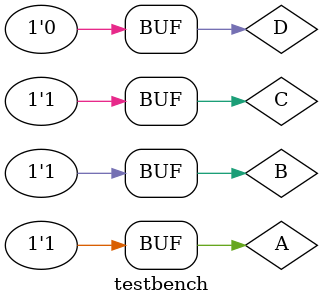
<source format=v>
`timescale 1ns / 1ps


module testbench;

    // Inputs
    reg A;
    reg B;
    reg C;
    reg D;

    // Outputs
    wire Q;

    // Instantiate the Unit Under Test (UUT)
    four_input_xor uut (
        .A(A), 
        .B(B), 
        .C(C), 
        .D(D), 
        .Q(Q)
    );

    initial
    begin
        A=0;
        B=0;
        C=0;
        D=0;
      #100;  
      #100; A=1;
      #100; B=1;
      #100; C=1;
    end
      
endmodule


</source>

- **Your task**
A verbatim copy of the listing, with all pictures removed, is required.

- **Solution for this task**
<source format=v>
`timescale 1ns / 1ps


module testbench;

    // Inputs
    reg A;
    reg B;
    reg C;
    reg D;

    // Outputs
    wire Q;

    // Instantiate the Unit Under Test (UUT)
    four_input_xor uut (
        .A(A), 
        .B(B), 
        .C(C), 
        .D(D), 
        .Q(Q)
    );

    initial
    begin
        A=0;
        B=0;
        C=0;
        D=0;
      #100;  
      #100; A=1;
      #100; B=1;
      #100; C=1;
    end
      
endmodule


</source>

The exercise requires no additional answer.